- [Document section]:
------------------------------------

January, 2025 Drink & a Movie: Don’t Give Up the Ship + The Lady from Shanghai

The San Francisco Nog created at Waltham, Massachusetts bar Deep Ellum has been a favorite in our house ever since Frederic Yarm wrote about it on his Cocktail Virgin Slut blog a few years ago. With Fernet Branca on my mind, it was natural that my thoughts would also turn to San Francisco, since for reasons Grant Marek chronicled for SFGate that spirit is linked to the city “in the same way that Malort is to Chicago and Guinness is to Dublin, Ireland.” This led me to a movie filmed there that I’ve been entranced with ever since I encountered stills from it in David Cook’s A History of Narrative Film as an undergraduate film studies major: The Lady from Shanghai. A dairy-based beverage would be a terrible fit for its hot and sweaty first half, so instead I’m taking a cue from the yacht the Circe which belongs to the titular lady Elsa Bannister (Rita Hayworth) and her husband Arthur (Everett Sloane) and pairing it with the Don’t Give Up the Ship cocktail that most drinks historians agree first appeared by that name (there’s also a concoction called a Napoleon in The Savoy Cocktail Book with the exact same ingredients) in Crosby Gaige’s 1941 Cocktail Guide and Ladies Companion, but which, like the Last Word I wrote about in 2023, owes its present-day popularity to Seattle’s Zig Zag Cafe.

------------------------------------

- [Stored data]:
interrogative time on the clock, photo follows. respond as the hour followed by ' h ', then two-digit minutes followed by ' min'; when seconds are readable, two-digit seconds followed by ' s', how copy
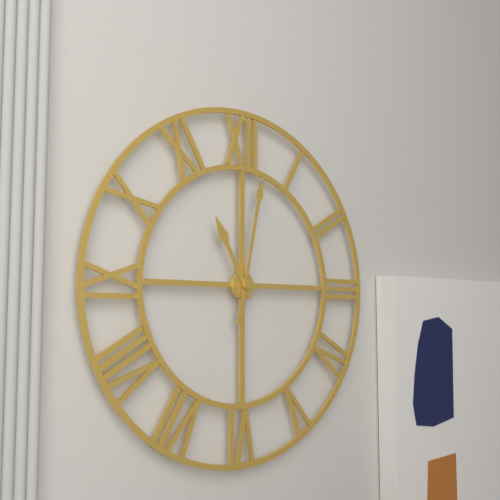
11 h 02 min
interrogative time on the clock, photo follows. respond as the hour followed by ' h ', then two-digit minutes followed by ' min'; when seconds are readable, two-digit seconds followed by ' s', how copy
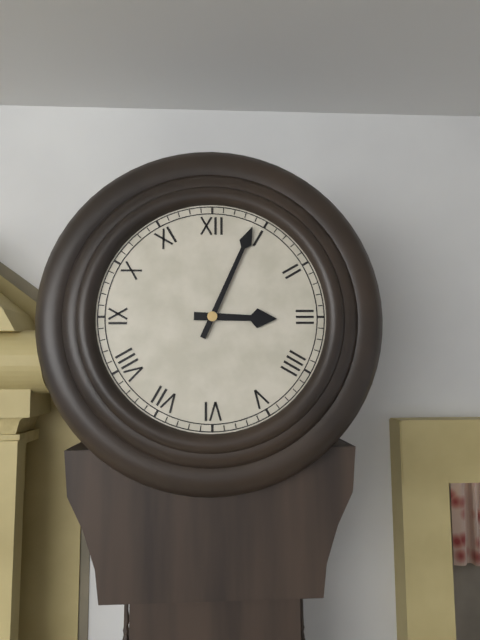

------------------------------------

- [Given request]:
Answer these questions from the drink-and-movie post above:
1. Which bar created the San Francisco Nog?
2. Who plays Elsa Bannister in The Lady from Shanghai?
3. In which book do most drinks historians agree the Don't Give Up the Ship first appeared by that name?

- [Solution to the problem]:
1. Deep Ellum, in Waltham, Massachusetts.
2. Rita Hayworth.
3. Crosby Gaige's 1941 Cocktail Guide and Ladies Companion.